● **Task**
Copy, exactly and without additions, every line in the records below from the one holding "U.S. passport" through the one holding "VXON is Bringing P-Pop Pride...", both ends included.

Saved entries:
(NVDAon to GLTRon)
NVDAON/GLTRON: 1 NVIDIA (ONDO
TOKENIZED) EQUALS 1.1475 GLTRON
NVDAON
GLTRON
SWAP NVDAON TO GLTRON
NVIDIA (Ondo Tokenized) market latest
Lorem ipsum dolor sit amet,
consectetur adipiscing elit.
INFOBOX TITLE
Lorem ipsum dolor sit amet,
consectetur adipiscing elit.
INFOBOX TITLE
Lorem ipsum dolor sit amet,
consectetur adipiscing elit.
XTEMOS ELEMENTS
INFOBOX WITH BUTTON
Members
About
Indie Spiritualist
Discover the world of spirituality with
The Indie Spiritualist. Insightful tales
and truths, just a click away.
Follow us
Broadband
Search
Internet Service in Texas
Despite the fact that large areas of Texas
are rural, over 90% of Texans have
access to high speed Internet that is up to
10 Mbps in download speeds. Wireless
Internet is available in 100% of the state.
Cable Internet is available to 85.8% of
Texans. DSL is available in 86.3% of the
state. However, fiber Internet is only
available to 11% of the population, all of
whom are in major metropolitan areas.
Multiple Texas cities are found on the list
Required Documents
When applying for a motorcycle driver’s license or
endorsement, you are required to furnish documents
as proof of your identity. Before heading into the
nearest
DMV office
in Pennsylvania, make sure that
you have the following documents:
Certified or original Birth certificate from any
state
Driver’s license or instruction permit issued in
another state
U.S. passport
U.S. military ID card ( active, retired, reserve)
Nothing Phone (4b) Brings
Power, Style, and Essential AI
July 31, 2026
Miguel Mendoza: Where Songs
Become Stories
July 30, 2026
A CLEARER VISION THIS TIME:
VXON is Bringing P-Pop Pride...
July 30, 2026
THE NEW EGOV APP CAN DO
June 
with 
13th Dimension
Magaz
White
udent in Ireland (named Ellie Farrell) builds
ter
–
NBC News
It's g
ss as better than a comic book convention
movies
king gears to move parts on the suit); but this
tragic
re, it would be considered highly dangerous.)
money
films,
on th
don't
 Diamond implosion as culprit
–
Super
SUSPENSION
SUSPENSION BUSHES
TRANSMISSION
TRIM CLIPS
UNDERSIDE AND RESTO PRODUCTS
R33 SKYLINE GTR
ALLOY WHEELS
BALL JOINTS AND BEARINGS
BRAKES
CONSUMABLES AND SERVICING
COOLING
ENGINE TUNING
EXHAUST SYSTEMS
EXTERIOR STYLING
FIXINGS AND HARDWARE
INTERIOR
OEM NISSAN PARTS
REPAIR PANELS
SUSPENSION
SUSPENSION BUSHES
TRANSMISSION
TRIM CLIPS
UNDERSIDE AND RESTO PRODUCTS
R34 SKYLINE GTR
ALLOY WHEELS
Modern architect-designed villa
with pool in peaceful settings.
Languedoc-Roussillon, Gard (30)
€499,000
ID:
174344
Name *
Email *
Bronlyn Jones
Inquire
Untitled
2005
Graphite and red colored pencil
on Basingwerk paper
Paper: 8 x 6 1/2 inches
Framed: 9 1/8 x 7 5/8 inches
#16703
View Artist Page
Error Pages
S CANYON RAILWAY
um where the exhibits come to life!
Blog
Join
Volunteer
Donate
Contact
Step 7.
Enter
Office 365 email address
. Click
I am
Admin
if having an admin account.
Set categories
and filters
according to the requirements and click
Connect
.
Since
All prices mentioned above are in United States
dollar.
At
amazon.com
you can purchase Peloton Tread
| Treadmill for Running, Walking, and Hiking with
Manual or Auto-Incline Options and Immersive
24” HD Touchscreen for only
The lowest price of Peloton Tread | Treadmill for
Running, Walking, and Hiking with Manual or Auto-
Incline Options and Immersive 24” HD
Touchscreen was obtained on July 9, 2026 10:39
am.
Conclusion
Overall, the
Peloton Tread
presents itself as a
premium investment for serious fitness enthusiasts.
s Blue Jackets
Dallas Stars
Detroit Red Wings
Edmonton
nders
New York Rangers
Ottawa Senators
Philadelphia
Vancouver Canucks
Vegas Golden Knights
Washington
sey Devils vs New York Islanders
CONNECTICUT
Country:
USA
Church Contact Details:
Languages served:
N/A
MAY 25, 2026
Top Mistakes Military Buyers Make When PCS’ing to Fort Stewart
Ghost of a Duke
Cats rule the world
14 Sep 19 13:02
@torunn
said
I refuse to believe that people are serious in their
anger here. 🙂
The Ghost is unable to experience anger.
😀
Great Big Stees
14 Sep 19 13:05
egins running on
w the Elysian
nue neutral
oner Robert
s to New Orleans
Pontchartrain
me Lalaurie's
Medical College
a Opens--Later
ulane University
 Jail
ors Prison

● **Expected answer**
U.S. passport
U.S. military ID card ( active, retired, reserve)
Nothing Phone (4b) Brings
Power, Style, and Essential AI
July 31, 2026
Miguel Mendoza: Where Songs
Become Stories
July 30, 2026
A CLEARER VISION THIS TIME:
VXON is Bringing P-Pop Pride...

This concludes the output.